When What You Measure Doesn’t Really Matter…

By objective marketing analytics, Amazon’s H2Q competition was a smashing success. The e-commerce goliath generated palpable excitement, anticipation and publicity through its purposefully public process of choosing communities to build additional headquarters. But somewhere along the line, conversation shifted from the benefits of opening an Amazon headquarters to the costs.

While there are a variety of legitimate viewpoints about the collapse earlier this month of its deal with New York City, the situation amplified a narrative that all those jobs and the recognition that came with the announcement may not have been worth the accompanying requirements and headaches. Overall, I would argue that the Amazon brand was stronger prior to the HQ2 campaign.

Now, don’t worry about Amazon – it’s going to be fine. But the experience reminds us that all organizations need to be strategic in how they measure marketing and PR success.

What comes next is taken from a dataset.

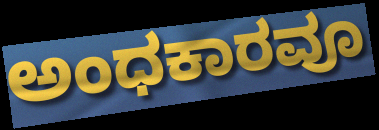
ಅಂಧಕಾರವೂ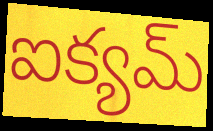
ఐక్యమ్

I’m a strong believer in quantifiable metrics. We always need to hold ourselves accountable, and we need to know when to abandon strategies that aren’t working. Traditional metrics such as ad equivalency and website hits are often-used tools to measure success. But they aren’t always the best.

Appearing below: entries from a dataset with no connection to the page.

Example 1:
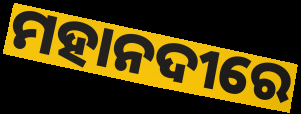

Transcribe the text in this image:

ମହାନଦୀରେ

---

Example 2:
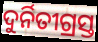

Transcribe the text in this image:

ଦୁର୍ନିତୀଗ୍ରସ୍ତ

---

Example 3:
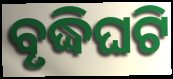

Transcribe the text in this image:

ବୃଦ୍ଧିଘଟି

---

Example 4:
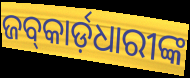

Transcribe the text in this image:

ଜବ୍‍କାର୍ଡ଼ଧାରୀଙ୍କ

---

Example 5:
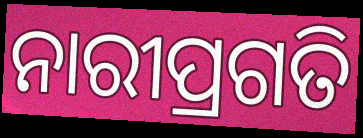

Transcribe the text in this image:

ନାରୀପ୍ରଗତିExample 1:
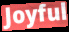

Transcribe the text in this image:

Joyful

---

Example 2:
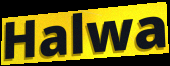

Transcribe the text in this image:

Halwa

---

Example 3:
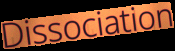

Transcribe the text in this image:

Dissociation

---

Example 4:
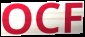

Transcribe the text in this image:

OCF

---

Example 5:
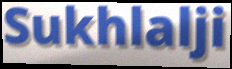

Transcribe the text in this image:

Sukhlalji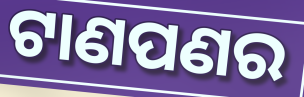
ଟାଣପଣରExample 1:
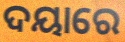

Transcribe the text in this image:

ଦୟାରେ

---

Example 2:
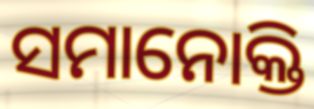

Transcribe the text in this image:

ସମାନୋକ୍ତି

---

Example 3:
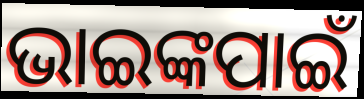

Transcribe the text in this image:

ଭାଇଙ୍କପାଇଁ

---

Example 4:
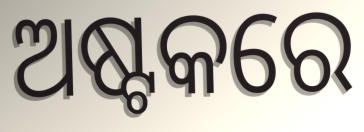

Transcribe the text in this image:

ଅଷ୍ଟକରେ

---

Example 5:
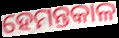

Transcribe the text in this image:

ହେମନ୍ତକାଳ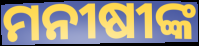
ମନୀଷୀଙ୍କ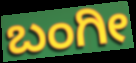
ಬಂಗೀ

Sometimes your efforts generate publicity, but the wrong kind. In other cases, even favorable attention can be counter to your strategy of changing the conversation or keeping a lower profile. There are even instances in which the right message in the wrong setting does more harm than good.

Savvy marketers know that metrics are a poor substitute for strategy. They always take the opportunity to determine their desired outcome, and then work backward from there. The folks at Amazon would have been better served to consider their greater goals – and their vulnerabilities – before launching the high-profile HQ2 competition. Sometimes making a big splash just leaves you all wet.